#### Dataset records ####
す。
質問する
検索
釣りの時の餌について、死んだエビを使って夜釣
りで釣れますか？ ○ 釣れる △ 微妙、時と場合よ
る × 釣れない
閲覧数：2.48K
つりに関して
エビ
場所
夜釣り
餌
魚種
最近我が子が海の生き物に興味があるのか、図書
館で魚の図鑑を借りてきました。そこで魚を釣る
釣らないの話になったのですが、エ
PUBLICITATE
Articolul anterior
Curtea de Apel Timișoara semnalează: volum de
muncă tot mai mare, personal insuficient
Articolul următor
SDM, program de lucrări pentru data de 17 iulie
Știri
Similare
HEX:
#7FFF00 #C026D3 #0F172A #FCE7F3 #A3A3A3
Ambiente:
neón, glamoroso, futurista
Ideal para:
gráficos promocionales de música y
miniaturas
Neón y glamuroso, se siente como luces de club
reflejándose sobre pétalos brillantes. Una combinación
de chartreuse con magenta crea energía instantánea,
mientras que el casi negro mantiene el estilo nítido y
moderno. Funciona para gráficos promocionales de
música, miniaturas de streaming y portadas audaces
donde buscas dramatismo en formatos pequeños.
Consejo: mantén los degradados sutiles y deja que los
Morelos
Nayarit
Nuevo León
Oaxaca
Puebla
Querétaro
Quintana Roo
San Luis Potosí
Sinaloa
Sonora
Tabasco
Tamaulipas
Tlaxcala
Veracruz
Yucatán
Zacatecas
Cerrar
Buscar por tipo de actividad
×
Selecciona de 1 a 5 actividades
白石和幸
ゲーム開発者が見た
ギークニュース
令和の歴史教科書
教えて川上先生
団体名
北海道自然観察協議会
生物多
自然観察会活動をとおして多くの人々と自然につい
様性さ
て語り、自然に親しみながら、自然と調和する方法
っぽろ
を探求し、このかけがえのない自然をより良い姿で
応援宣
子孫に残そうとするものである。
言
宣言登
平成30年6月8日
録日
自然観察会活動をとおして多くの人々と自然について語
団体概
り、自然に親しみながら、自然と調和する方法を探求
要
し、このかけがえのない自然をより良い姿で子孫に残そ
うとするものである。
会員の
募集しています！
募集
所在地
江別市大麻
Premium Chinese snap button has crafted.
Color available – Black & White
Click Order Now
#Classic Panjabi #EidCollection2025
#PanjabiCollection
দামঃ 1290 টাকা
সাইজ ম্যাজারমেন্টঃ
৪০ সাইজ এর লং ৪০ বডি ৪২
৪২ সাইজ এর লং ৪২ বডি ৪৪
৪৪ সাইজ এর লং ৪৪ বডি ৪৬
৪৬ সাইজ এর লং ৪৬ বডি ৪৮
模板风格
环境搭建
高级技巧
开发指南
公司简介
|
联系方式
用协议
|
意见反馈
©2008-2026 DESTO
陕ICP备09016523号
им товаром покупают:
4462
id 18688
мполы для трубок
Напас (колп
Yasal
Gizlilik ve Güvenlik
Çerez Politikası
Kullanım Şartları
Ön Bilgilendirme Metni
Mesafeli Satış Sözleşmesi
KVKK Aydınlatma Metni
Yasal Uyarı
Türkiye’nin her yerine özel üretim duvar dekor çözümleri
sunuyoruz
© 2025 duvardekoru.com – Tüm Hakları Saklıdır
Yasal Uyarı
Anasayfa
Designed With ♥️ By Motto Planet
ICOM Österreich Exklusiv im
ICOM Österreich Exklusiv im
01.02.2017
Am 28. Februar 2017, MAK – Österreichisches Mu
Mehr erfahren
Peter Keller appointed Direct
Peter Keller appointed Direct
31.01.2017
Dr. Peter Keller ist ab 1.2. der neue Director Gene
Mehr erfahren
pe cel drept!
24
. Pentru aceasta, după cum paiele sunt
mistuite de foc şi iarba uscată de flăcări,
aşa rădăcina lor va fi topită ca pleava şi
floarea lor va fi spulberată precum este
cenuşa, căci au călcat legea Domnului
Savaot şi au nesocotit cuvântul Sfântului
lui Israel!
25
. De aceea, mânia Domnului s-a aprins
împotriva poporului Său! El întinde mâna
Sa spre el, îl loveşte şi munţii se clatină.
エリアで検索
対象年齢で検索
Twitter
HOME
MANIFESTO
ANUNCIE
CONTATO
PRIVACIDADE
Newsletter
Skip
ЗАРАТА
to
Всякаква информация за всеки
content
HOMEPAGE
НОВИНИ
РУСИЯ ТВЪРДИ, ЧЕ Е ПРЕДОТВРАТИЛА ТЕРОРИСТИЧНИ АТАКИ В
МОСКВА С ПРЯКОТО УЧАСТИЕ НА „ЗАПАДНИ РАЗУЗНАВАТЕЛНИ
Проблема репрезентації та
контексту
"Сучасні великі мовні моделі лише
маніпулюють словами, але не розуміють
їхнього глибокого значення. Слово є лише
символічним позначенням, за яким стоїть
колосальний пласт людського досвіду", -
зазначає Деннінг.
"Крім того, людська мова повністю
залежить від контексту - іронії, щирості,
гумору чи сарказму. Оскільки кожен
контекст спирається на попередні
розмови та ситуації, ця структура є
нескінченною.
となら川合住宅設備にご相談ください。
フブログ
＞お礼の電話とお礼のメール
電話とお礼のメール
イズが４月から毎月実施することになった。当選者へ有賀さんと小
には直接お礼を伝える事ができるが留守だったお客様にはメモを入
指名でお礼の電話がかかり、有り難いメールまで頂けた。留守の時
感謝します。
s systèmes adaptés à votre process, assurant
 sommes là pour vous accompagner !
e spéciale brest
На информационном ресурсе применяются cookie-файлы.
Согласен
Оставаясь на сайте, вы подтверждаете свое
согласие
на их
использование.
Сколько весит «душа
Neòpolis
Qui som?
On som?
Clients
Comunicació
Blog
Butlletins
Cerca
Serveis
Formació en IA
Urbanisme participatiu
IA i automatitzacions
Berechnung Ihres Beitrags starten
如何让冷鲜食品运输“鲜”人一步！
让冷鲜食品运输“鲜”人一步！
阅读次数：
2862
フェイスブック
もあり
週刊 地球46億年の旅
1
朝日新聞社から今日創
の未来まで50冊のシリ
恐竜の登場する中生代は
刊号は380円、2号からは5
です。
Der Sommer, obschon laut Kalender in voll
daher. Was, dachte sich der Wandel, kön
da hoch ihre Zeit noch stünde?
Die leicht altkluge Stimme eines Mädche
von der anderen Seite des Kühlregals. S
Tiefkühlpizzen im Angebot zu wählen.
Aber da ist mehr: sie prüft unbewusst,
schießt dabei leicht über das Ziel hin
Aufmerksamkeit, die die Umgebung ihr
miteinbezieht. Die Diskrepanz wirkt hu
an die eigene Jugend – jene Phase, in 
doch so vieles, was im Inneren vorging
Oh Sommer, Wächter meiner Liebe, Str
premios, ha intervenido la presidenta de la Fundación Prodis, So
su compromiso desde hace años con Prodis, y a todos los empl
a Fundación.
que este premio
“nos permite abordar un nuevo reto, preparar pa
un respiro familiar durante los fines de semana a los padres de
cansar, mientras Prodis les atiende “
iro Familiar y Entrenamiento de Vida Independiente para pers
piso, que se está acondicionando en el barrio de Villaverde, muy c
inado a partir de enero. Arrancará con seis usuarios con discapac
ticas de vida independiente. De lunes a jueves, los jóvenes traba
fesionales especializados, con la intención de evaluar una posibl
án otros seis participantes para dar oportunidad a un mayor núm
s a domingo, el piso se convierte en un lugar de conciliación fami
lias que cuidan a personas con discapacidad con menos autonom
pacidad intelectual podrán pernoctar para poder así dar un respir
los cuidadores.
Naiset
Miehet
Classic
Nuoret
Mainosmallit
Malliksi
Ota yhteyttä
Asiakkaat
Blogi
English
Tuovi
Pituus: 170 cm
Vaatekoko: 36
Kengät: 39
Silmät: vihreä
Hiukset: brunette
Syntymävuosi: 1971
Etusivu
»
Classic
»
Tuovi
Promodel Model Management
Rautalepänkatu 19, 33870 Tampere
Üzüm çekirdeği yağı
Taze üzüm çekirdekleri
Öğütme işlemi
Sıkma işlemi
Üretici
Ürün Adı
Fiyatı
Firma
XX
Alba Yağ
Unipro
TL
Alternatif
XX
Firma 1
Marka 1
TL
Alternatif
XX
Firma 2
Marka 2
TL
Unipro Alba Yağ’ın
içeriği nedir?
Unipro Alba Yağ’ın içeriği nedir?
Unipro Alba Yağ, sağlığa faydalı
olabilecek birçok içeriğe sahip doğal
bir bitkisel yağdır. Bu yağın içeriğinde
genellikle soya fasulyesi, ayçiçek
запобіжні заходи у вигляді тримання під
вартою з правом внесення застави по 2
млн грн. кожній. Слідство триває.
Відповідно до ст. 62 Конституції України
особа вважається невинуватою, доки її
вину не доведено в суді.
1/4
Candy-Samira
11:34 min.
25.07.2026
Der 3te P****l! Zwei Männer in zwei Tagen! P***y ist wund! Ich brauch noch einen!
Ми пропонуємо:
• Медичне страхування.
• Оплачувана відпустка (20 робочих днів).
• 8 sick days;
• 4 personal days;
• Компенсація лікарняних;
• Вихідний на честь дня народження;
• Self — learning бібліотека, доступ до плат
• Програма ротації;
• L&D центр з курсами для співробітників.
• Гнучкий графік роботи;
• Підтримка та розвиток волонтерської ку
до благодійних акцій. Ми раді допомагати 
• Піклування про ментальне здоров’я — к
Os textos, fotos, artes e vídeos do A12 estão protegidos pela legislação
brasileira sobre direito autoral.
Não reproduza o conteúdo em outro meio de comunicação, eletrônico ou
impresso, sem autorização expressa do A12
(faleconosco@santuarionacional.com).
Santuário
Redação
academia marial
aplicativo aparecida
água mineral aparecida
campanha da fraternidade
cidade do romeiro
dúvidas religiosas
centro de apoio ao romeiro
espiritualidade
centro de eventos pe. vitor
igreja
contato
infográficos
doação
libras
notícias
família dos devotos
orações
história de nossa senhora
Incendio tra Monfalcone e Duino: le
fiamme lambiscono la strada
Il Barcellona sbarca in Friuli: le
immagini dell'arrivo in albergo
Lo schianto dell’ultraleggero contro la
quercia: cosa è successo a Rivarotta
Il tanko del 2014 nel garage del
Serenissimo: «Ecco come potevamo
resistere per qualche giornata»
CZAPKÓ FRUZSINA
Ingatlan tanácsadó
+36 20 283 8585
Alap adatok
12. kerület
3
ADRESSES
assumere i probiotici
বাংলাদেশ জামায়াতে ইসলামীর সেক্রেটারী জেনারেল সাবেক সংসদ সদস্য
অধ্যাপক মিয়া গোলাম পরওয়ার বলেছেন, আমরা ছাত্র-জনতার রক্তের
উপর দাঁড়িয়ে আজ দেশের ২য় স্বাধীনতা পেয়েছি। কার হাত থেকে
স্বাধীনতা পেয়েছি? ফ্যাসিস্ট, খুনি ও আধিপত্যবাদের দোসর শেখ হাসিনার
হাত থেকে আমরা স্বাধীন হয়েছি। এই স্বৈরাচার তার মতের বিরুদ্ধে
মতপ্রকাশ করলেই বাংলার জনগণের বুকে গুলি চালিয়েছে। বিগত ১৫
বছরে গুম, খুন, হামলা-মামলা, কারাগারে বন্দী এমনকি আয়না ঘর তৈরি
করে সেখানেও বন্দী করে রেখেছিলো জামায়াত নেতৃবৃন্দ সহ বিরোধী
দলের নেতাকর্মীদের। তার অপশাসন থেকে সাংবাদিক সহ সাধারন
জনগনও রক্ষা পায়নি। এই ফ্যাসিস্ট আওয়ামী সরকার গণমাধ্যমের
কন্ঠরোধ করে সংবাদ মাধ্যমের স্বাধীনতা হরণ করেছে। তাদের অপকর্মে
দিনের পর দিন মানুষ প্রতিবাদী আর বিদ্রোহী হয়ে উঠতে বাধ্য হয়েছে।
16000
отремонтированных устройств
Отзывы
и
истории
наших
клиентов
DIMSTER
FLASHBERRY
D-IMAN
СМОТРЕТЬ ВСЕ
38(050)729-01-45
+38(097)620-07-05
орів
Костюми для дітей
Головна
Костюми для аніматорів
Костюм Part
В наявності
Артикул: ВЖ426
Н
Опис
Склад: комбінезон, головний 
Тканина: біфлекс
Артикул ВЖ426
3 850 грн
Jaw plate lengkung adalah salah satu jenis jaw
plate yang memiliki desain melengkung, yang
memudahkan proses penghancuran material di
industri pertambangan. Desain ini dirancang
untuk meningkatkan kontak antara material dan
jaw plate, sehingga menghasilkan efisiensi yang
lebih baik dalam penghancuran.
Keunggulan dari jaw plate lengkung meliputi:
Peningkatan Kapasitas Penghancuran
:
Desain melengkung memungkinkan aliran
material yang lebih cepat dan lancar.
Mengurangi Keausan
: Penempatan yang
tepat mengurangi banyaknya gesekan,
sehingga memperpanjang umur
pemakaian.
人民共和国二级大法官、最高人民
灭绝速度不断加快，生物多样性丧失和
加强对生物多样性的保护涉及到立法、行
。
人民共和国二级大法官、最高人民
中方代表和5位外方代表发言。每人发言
####
### [Task description]
Reproduce only the lines between the line containing "Артикул: ВЖ426" and the last line of the records, those two lines included, exactly.

### [Your solution]
Артикул: ВЖ426
Н
Опис
Склад: комбінезон, головний 
Тканина: біфлекс
Артикул ВЖ426
3 850 грн
Jaw plate lengkung adalah salah satu jenis jaw
plate yang memiliki desain melengkung, yang
memudahkan proses penghancuran material di
industri pertambangan. Desain ini dirancang
untuk meningkatkan kontak antara material dan
jaw plate, sehingga menghasilkan efisiensi yang
lebih baik dalam penghancuran.
Keunggulan dari jaw plate lengkung meliputi:
Peningkatan Kapasitas Penghancuran
:
Desain melengkung memungkinkan aliran
material yang lebih cepat dan lancar.
Mengurangi Keausan
: Penempatan yang
tepat mengurangi banyaknya gesekan,
sehingga memperpanjang umur
pemakaian.
人民共和国二级大法官、最高人民
灭绝速度不断加快，生物多样性丧失和
加强对生物多样性的保护涉及到立法、行
。
人民共和国二级大法官、最高人民
中方代表和5位外方代表发言。每人发言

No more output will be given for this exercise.